Auch die Kosten von barrierefreien Wohnungen sind häufig ein Problem, beispielsweise wegen eines geringen Einkommens oder einem erhöhten Platzbedarf. Wir zeigen Ihnen, wie Sie bei der Suche vorgehen, Ansprechpartner*innen, Beratungsstellen oder Finanzierungsmöglichkeiten finden können.

Ein Mann in einem lila T-Shirt sitzt an einem Schreibtisch im Büro. Er schaut auf den Computerbildschirm und schreibt etwas mit der Hand auf.

Gibt es ein Recht auf eine barrierefreie Wohnung?

Im Jahr 2009 hat die Bundesrepublik Deutschland die Behindertenrechtskonvention der Vereinten Nationen (UN-BRK) ratifiziert. Und sich damit verpflichtet, die Menschenrechte von Menschen mit Behinderung umzusetzen. Im Artikel 19 der UN-BRK sind auch Forderungen zum inklusiven Wohnen enthalten.

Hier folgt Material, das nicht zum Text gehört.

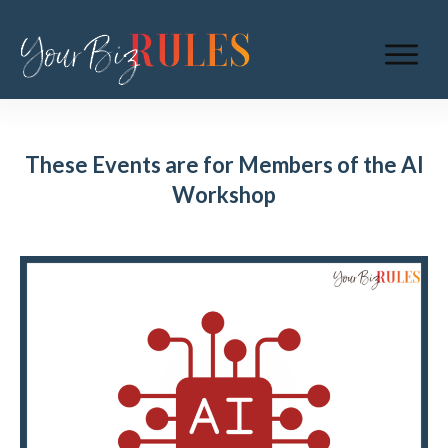
These Events are for Members of the AI
Workshop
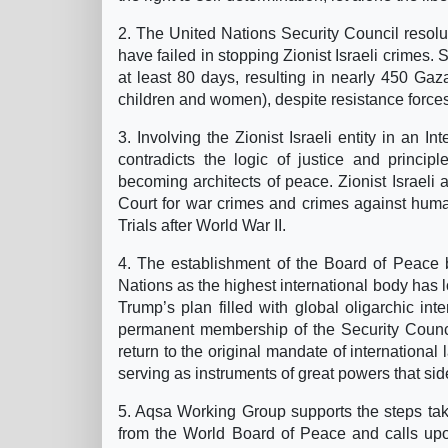
2. The United Nations Security Council resol
have failed in stopping Zionist Israeli crimes.
at least 80 days, resulting in nearly 450 Gaz
children and women), despite resistance forces f
3. Involving the Zionist Israeli entity in an I
contradicts the logic of justice and princip
becoming architects of peace. Zionist Israeli 
Court for war crimes and crimes against huma
Trials after World War II.
4. The establishment of the Board of Peace 
Nations as the highest international body has lo
Trump’s plan filled with global oligarchic inter
permanent membership of the Security Counci
return to the original mandate of international 
serving as instruments of great powers that sid
5. Aqsa Working Group supports the steps ta
from the World Board of Peace and calls upo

Auszug aus UN-BRK Artikel 19 - Unabhängige Lebensführung und Einbeziehung in die Gemeinschaft:

"Die Vertragsstaaten (...) anerkennen das (...) Recht aller Menschen mit Behinderungen, mit gleichen Wahlmöglichkeiten wie die anderen Menschen in der Gemeinschaft zu leben, und treffen wirksame und geeignete Maßnahmen, um Menschen mit Behinderungen (...) ihre volle Teilhabe und Teilnahme an der Gemeinschaft zu erleichtern, indem sie insbesondere dafür sorgen, dass

  • Menschen mit Behinderungen gleichberechtigt die Möglichkeit haben, ihren Wohnsitz zu wählen und zu entscheiden, wo und mit wem sie leben, und nicht verpflichtet sind, in besonderen Wohnformen zu leben;
  • Menschen mit Behinderungen Zugang zu einer Reihe von häuslichen, institutionellen und anderen gemeindenahen Unterstützungsdiensten haben, einschließlich der persönlichen Assistenz, die zur (...) Einbeziehung in die Gemeinschaft sowie zur Verhütung von Isolation und Absonderung von der Gemeinschaft notwendig ist."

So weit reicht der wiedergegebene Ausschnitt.